Nous sommes en 1944, la Seconde Guerre mondiale envoie les hommes au front. En Italie, dans le hameau isolé de Vermiglio, niché dans les montagnes du Trentin, ce sont les femmes qui permettent à la vie d’aller de l’avant : les champs à cultiver en toutes saisons, les bêtes dont il faut s’occuper, les enfants qui naissent (mais aussi ceux qui meurent), les enfants qui grandissent, tout repose sur leurs épaules selon un destin atavique, consolidé et accepté. Les études sont un privilège réservé à très peu de personnes, une affaire de garçons. Et de toute façon, ce sont les pères qui décident, imposant souvent le couvent aux filles. Un jour, dans la famille la plus importante du village, celle très nombreuse de l’instituteur, la guerre se manifeste par l’arrivée d’un soldat sicilien, déserteur : la fille aînée, très belle, l’épouse et donne naissance à une petite fille, mais un coup de théâtre, qui survient à la fin du conflit, va changer le cours des événements et la vie même de cette femme.

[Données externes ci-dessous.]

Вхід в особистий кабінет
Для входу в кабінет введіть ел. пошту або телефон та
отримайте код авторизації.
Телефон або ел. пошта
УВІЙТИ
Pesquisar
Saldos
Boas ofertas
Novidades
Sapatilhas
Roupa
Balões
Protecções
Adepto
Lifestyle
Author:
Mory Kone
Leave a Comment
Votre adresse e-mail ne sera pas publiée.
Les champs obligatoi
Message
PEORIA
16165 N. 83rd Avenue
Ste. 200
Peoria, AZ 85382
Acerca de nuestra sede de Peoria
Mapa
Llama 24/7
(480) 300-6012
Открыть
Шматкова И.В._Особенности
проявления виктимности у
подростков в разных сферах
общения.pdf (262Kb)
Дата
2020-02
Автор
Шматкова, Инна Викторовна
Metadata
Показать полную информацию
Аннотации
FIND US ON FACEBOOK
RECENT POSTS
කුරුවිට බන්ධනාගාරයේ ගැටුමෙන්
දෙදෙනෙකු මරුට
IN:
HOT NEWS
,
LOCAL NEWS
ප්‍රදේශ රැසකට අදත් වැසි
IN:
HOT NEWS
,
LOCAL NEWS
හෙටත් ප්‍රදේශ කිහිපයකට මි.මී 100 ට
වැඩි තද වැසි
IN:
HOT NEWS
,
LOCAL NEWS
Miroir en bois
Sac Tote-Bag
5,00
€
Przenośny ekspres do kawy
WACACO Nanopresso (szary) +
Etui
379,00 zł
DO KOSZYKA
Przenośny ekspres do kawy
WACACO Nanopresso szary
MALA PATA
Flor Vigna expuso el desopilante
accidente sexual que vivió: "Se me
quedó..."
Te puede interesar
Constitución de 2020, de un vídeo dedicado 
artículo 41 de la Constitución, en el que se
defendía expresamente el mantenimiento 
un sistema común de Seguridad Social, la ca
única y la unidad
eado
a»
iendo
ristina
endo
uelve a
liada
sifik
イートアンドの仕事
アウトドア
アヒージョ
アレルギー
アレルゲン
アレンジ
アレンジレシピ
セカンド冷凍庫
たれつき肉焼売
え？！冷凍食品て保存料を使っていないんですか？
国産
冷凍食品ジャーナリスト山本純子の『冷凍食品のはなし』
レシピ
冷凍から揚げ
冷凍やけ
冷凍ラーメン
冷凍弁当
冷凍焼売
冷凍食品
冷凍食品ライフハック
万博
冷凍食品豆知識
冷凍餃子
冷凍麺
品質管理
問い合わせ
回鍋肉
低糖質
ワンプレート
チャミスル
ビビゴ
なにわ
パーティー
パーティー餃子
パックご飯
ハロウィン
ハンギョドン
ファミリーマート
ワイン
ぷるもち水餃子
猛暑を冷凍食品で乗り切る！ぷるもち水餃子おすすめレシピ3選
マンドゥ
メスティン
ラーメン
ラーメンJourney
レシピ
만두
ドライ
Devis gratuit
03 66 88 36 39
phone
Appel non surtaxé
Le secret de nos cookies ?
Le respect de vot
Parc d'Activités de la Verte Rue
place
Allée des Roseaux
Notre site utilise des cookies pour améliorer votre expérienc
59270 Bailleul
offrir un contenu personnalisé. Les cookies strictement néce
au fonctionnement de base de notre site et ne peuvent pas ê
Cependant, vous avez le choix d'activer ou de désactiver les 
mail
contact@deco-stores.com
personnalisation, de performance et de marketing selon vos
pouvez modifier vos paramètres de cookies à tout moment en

Grâce à cette intrigue simple et puissante, le film Vermiglio de Maura Delpero a été sélectionné par l’Italie pour les Oscars, après avoir remporté le Lion d’argent à Venise et d’autres prix dans le reste du monde.
La réalisatrice, qui a fait ses débuts il y a cinq ans avec Maternal, un premier film convaincant sur une religieuse aux prises avec l’instinct maternel, place cette fois la barre plus haut et offre au public une fresque chorale empreinte de vérité et d’humanité, mettant en scène des personnages très humbles (interprétés par de vrais habitants de Vermiglio qui s’expriment en dialecte) sur lesquels se reflète la grande Histoire. La guerre ne se voit pas, mais ses effets se font sentir sur les gens, en particulier sur les femmes, durement éprouvées par l’incertitude, le renoncement et la peur. Ce n’est pas un hasard si derrière la caméra se trouve une femme, originaire de ces mêmes lieux, qui suit d’un regard respectueux et pudique les personnages féminins : épouses soumises au chef de famille (incapable d’apporter une fleur à la compagne qui lui a donné dix enfants) et filles qui, dans la ferme où trois d’entre elles dorment dans le même lit, se chuchotent leurs secrets et leurs ambitions dans la pénombre, acceptant leur rôle subalterne sans se rebeller, tout en rêvant avoir les mêmes possibilités que les hommes.
Le film raconte l’Italie rurale d’hier avec un naturel touchant qui a amené à comparer Delpero avec le grand Ermanno Olmi. Au-delà des comparaisons, toujours inappropriées, Vermiglio est une œuvre fraîche, sincère et profonde. Elle laissera une trace dans le cinéma italien.